I’m not afraid of any of the regular things. Spiders, snakes, heights, no problem. I’m not afraid of enclosed spaces, or needles, or thunderstorms; I’m not afraid of flying. I have some irrational paranoid fantasies, but they’re all silly and small, and none of them keep me up at night. What does scare me, what I worry about more often than I should, is getting old. Or being old, I guess. I’ve never been wild about feeling powerless, and to me aging just seems like a steady—or in some tragic cases, sudden—loss of control.

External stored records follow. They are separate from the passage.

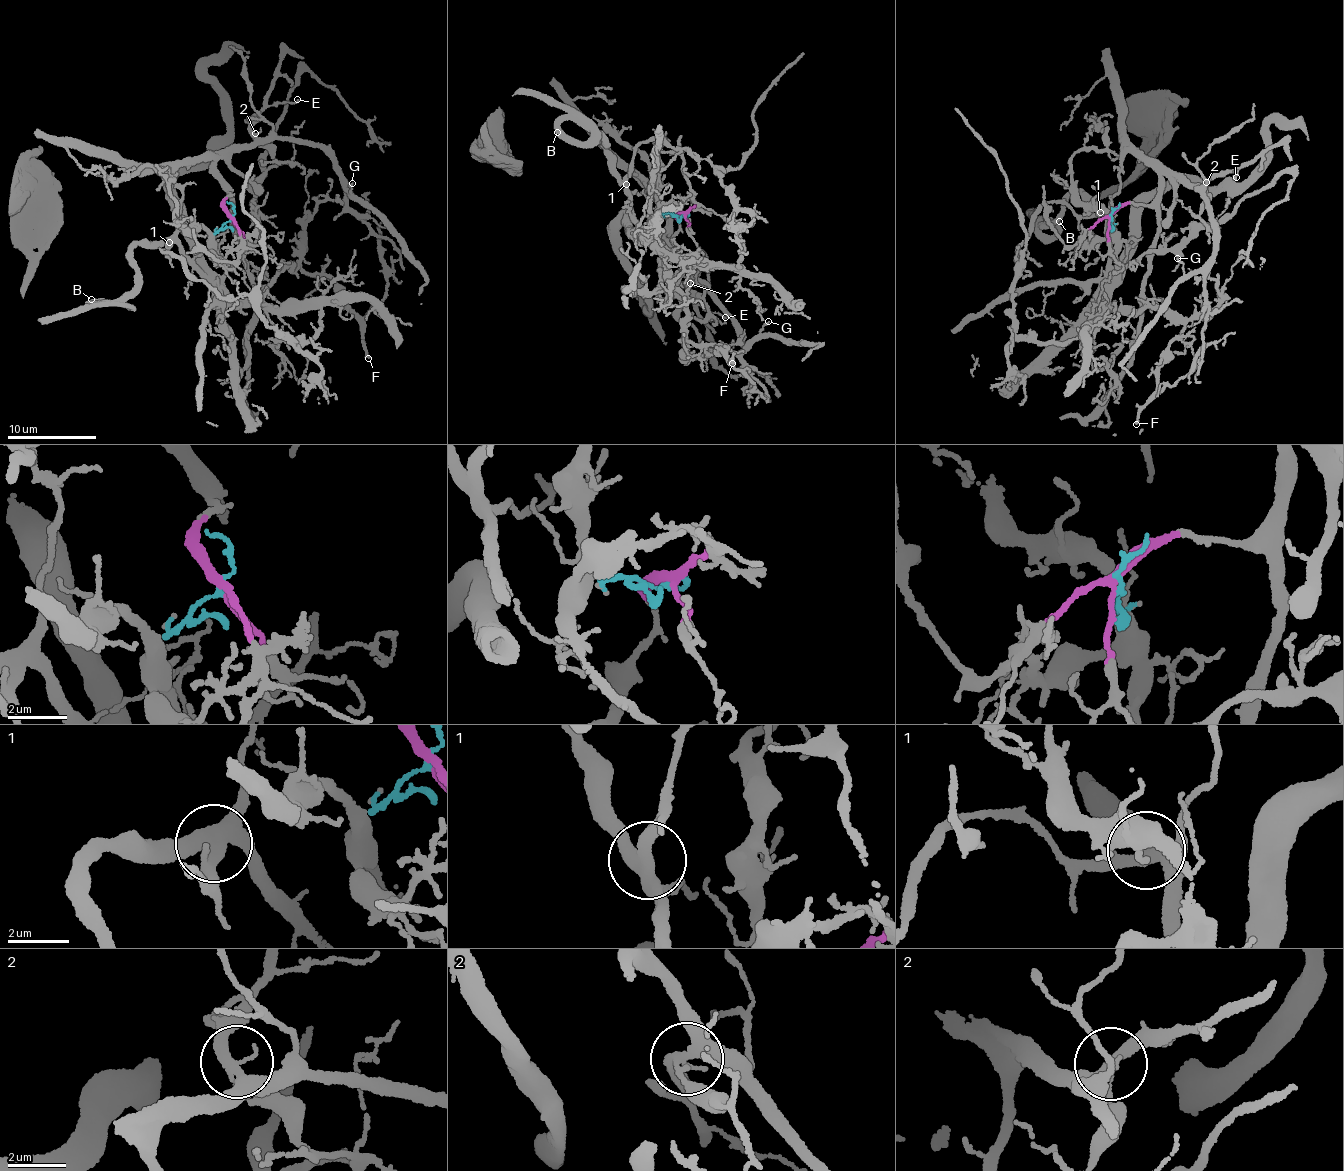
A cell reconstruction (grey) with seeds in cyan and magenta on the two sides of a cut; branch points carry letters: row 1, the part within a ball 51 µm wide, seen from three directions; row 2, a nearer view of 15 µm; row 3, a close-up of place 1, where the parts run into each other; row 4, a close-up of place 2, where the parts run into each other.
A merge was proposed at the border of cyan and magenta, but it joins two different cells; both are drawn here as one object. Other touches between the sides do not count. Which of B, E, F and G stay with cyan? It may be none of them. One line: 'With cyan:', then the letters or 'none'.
With cyan: B, F

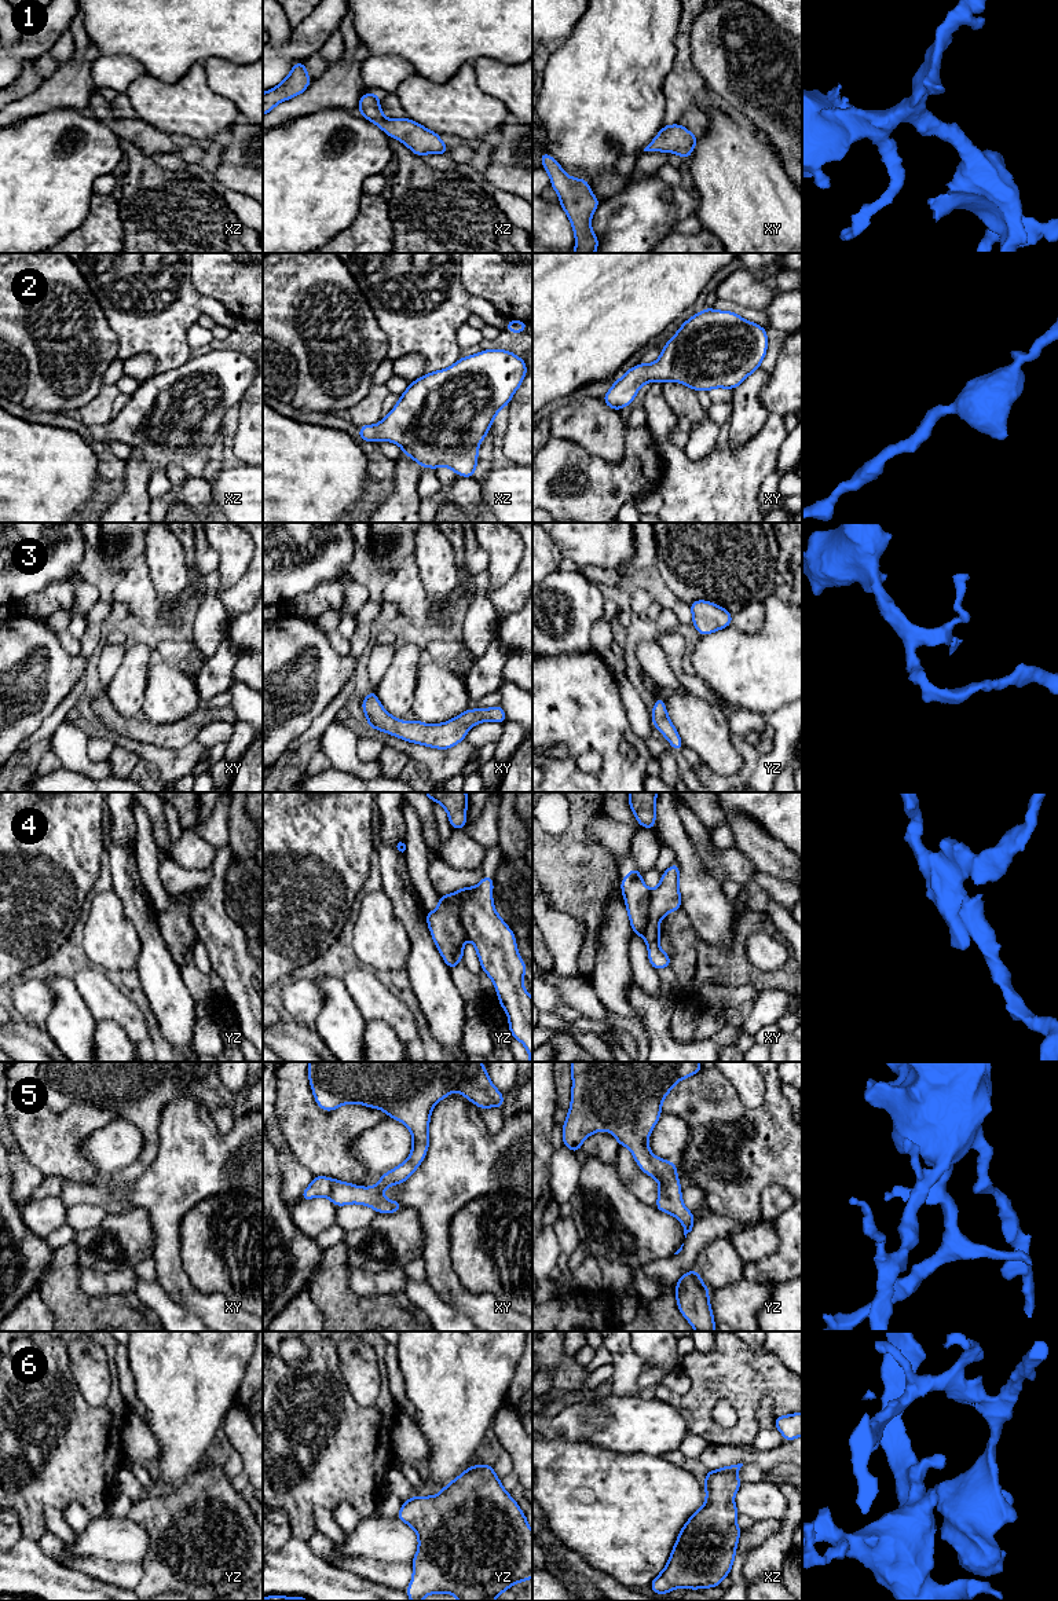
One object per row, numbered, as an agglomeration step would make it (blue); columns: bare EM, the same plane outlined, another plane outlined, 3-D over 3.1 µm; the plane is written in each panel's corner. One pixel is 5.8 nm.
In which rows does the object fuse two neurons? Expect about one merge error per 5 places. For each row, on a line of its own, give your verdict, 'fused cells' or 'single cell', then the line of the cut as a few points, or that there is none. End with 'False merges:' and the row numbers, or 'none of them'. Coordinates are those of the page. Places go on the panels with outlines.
1: single cell; cut none
2: single cell; cut none
3: single cell; cut none
4: single cell; cut none
5: single cell; cut none
6: single cell; cut none
False merges: none of them

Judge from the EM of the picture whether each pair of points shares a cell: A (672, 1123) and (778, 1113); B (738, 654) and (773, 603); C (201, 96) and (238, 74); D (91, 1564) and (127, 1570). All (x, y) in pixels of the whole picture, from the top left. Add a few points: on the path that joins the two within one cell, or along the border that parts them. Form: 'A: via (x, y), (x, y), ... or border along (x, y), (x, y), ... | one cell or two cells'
A: border along (662, 1112), (685, 1121), (689, 1140), (684, 1153) | two cells
B: via (753, 648), (773, 627), (773, 618) | one cell
C: border along (201, 62), (207, 83), (238, 110) | two cells
D: via (99, 1568), (119, 1570) | one cell

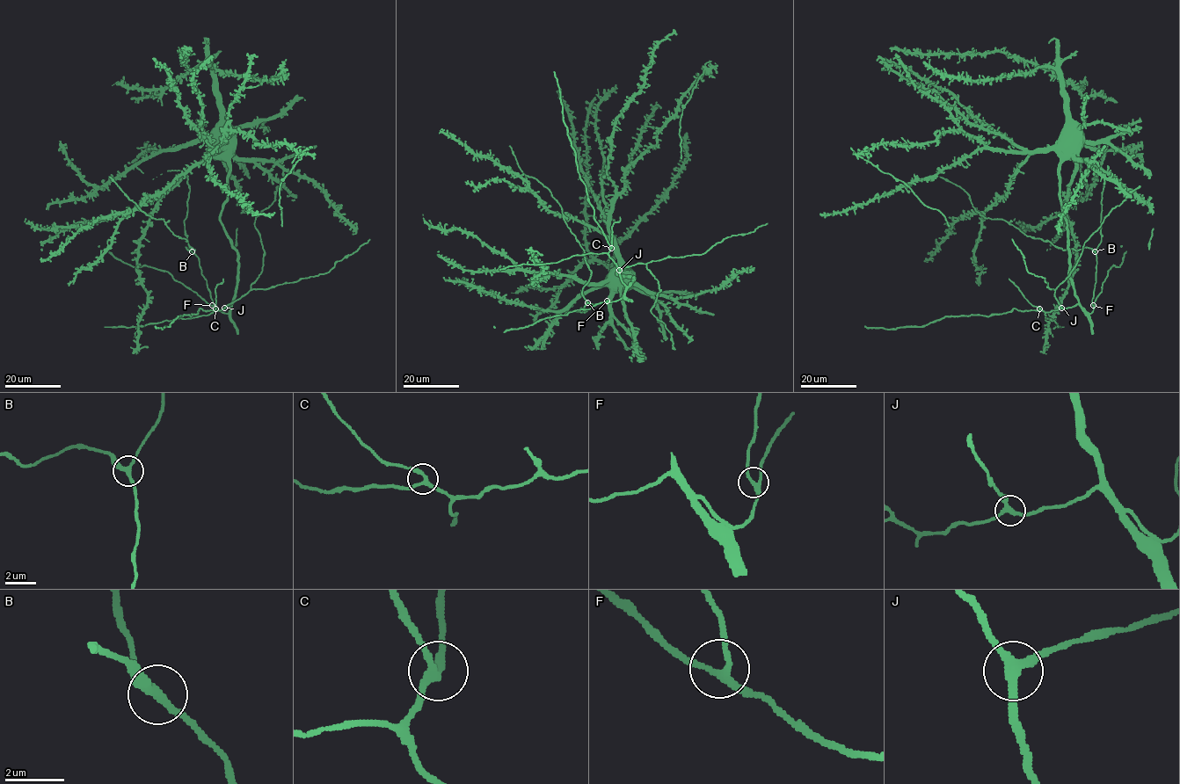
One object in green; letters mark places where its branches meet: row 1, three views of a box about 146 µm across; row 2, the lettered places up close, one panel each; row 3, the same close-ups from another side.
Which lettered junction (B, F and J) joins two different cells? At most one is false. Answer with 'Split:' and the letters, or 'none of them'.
Split: none of them

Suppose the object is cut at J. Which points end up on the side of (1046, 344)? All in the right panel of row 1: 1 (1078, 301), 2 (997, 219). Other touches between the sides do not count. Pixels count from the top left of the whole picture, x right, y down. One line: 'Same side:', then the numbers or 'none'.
Same side: 1, 2

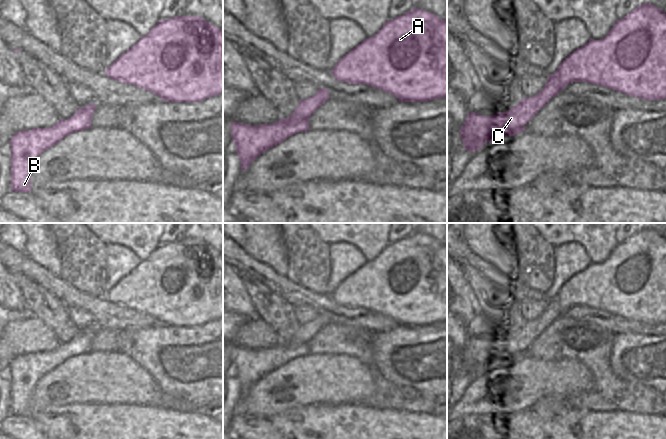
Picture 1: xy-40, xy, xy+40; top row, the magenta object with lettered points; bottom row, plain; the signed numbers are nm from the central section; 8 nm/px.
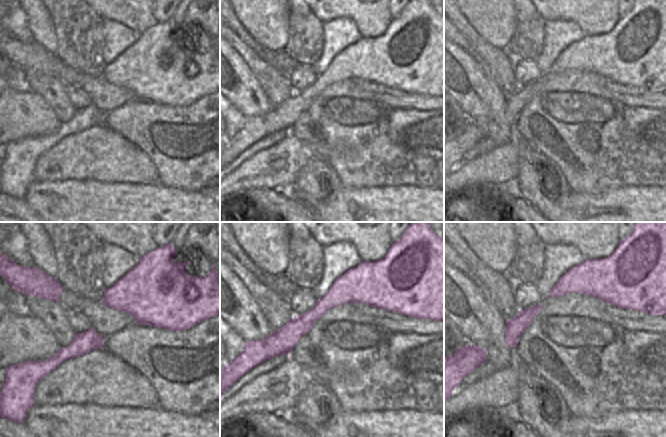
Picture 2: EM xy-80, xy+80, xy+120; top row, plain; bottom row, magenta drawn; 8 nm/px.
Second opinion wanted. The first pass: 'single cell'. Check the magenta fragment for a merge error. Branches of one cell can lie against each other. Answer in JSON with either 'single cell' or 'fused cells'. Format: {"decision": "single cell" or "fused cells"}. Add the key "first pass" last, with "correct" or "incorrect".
{"decision": "fused cells", "first pass": "incorrect"}

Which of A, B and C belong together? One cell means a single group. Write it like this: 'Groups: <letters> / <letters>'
Groups: A / B C.

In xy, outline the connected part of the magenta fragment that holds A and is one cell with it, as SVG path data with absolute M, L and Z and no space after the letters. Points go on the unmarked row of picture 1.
M414 232L402 240L385 246L372 261L345 278L331 295L340 306L366 308L388 316L399 326L428 326L447 321L447 244L426 235Z

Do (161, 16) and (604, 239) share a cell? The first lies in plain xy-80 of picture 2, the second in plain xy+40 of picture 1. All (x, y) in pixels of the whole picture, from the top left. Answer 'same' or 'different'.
different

A friend of the family is in town for the holidays and she and her mother came over to visit today. Robin is my mom’s age and her mother, Lois, is in her 80s. Her health is okay, generally, but her memory has started to seriously deteriorate. She repeats thoughts, asks the same questions over and over again, and forgets most of what she does during the day a few minutes after she’s done it. In between normal conversation about Christmas and the snow, Lois asks hesitantly who the people in the room are. This happens a couple times. She recognizes her daughter and most of the time remembers my mother, but when Robin left the room, briefly, you could see the anxiety start to work up in Lois’s face. She pointed into the kitchen at the coat rack and nervously asked if there was a man standing in the shadows by our back door.
This is what I’m afraid of. Not the hospital, or the pain, or dying. Her subtle fear and tentative uncertainty send chills down the backs of my arms. I realize everyone dies, and a lot of people grow old before it happens, but that provides no solace. Most of my life so far has been spent learning, acquiring and developing functions and skills and it terrifies me to think that one day, that process will begin to reverse. That I might remember what it was like to recognize my family, and realize I no longer can. That I might not understand. That I’ll forget.
I move forward. Decidedly forward. Sometimes stubbornly, blindly forward, but forward nonetheless. I value history, but I don’t believe in regret. Retrospection is only as useful as the insight it brings. So then what happens when there’s nowhere else to go? The progress stops and you begin to backslide…
There’s no comfort here. I’m not afraid of regular things.